Work request
Where a line of the data holds the word "format", copy that line.

────────────────────

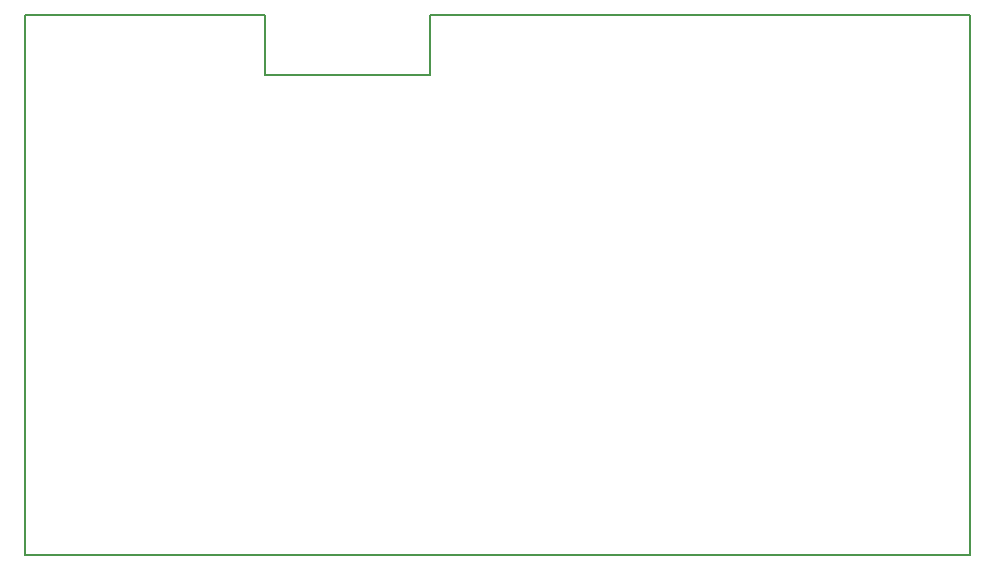
<source format=gm1>
G04 #@! TF.FileFunction,Profile,NP*
%FSLAX46Y46*%
G04 Gerber Fmt 4.6, Leading zero omitted, Abs format (unit mm)*
G04 Created by KiCad (PCBNEW 4.0.7) date 09/09/17 09:10:53*
%MOMM*%
%LPD*%
G01*
G04 APERTURE LIST*
%ADD10C,0.100000*%
%ADD11C,0.150000*%
G04 APERTURE END LIST*
D10*
D11*
X198120000Y-119380000D02*
X118110000Y-119380000D01*
X198120000Y-73660000D02*
X198120000Y-119380000D01*
X152400000Y-73660000D02*
X198120000Y-73660000D01*
X152400000Y-78740000D02*
X152400000Y-73660000D01*
X138430000Y-78740000D02*
X152400000Y-78740000D01*
X138430000Y-73660000D02*
X138430000Y-78740000D01*
X118110000Y-73660000D02*
X138430000Y-73660000D01*
X118110000Y-119380000D02*
X118110000Y-73660000D01*
M02*

</source>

────────────────────

Task result
<source format=gm1>
G04 Gerber Fmt 4.6, Leading zero omitted, Abs format (unit mm)*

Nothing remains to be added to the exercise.